Tuesday, June 14, 2016

Uniting, Not Silencing...

It was a gay club.

It was an American club.

It was a human club.

These are not competing statements; or, rather, they should not be.  They are each true and they each carry weight that needs to be acknowledged and respected.

First, and perhaps foremost, the events in Orlando hold special significance to an often persecuted group – a community that often struggles with acceptance from the world around them, including their families and friends.  It was a direct attack on a group of people who – despite recent legal advancements and social acceptance – struggle every single day to feel safe and accepted.  A group that cannot show affection for a loved one in public for fear of becoming a target.  A group that loses so many of its members to violence and to suicide.  Victims of bullies and hate-mongers, conservatives and busy-bodies, people who use their God as a reason to judge and degrade.  This group has a claim on the violence that erupted in Orlando and they have a right to cry out in anguish and fear and anger.  In a sacred place where they should have been safe to be themselves, safe and comfortable and secure in their own skin, free to love and be loved, they were gunned down.  So yes, they will raise their fists and plant their rainbow flags and demand answers.  That is their right, because it is THEIR club.

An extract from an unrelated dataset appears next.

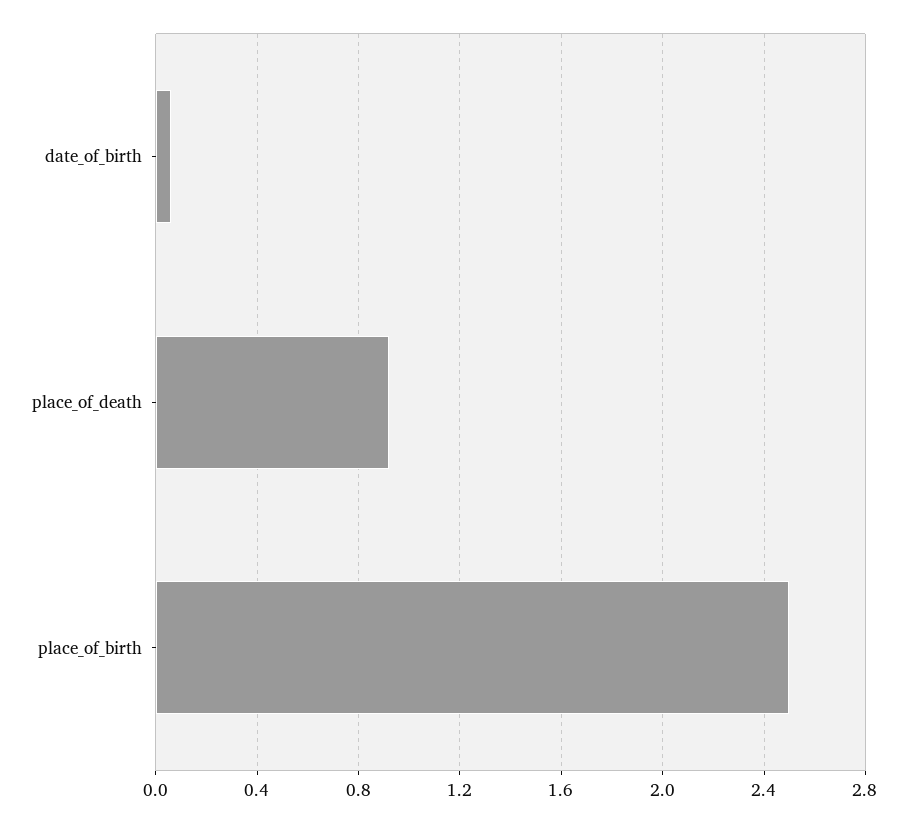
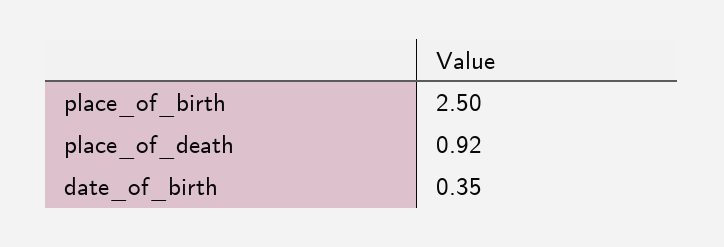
date_of_birth: 0.05 -> 0.35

But that same event in Orlando holds special significance to Americans.  It is the worst mass shooting to take place on American soil.  I do not say that lightly, because although I acknowledge the atrocity of Wounded Knee (which I have seen connected to Orlando as a correction), that moment in history was a whole other ugly and violent beast.  It did not technically happen on United States soil and it was not a lone shooter.   It was something else – something equally horrifying and something that deserves acknowledgement as a chapter in our history of which we should be ashamed and aware.  But this shooting – this moment in Orlando – belongs in a different category.  The category of events where one single American decided that others must die for reasons that are beyond the understanding of good-hearted people.  Those who died were Americans.  They were doing what Americans do – celebrating time away from work, listening to music, dancing, and fellowshipping with others.  They were enjoying a night out on the town, letting go of obligations and responsibilities.  They were spending hard earned money, laughing and dancing and being alive.  And they were gunned down.  Torn from life, torn from those who loved them, robbed of what is promised every American – life, liberty, and the pursuit of happiness.   And so, yes, I will cry and raise the stars and stripes and plant it next to their rainbow flag.  I will demand answers.  That is my right, because as an American, it is OUR club.

And that same event in Orlando holds special significance to humans around the world in our global community.  The same people who wept for the bombings in Paris will now weep for the shooting in Orlando.  They will shine the lights on their buildings, hold their signs, and pray that we, as a race of beings, can find a way to stop killing each other, stop hating each other, stop blaming everyone else for whatever ails us. 

That same event in Orlando holds significance for Muslims, American and foreign.  It holds significance for the Latino community because of the special event at Pulse that night.  It holds special significance for the first responders and investigators who tried to do their work while blocking out the desperate, unrelenting sounds of cell phones that would never be answered. It holds special significance for those who are still – and always will be – reeling from Sandy Hook, from Virginia Tech, from the theater in Colorado, from the church in South Carolina.  It holds significance for those who will never hear the voices of their loved ones or erase the images of violence and destruction from their minds.  It holds significance for the people of Orlando, who now join the ranks of cities and communities that have seen the blood and tears run in their streets and feel helpless to respond, react, or recover.  It matters to all of us, for a thousand reasons, some of which we cannot voice.

We do not need to take away from one another’s claims to plant our flags with theirs.  We do not need to erase one community when we declare membership in another.  By saying, it’s an AMERICAN club, we should not say it is NOT a gay club.  It is both.  The intent is admirable – to claim the LGBQT+ community as part of US….but we cannot do so in a way that silences the unique struggle that this particular community goes through every single day in a thousand ways, each more painful than the last.  They are our brothers and sisters, but their struggle is one that we can only imagine and while we can unite, we cannot silence even as we try to combat.

It is a significant event for all of these people, for all of these communities, for all of these reasons.  Not one should silence the others.  Not one needs to be or should be forgotten.  They all wish for the same thing – an end to the violence, an end to the hatred, an end to the suffering.  Let our flags fly together and let our voices unite.  Protect the LGBTQ+ community, protect Americans, protect humans.  Protect us all, and let us all be who we are.  Let voices be heard.  Tolerance is not enough - we must listen, respect, accept, and love.  Love.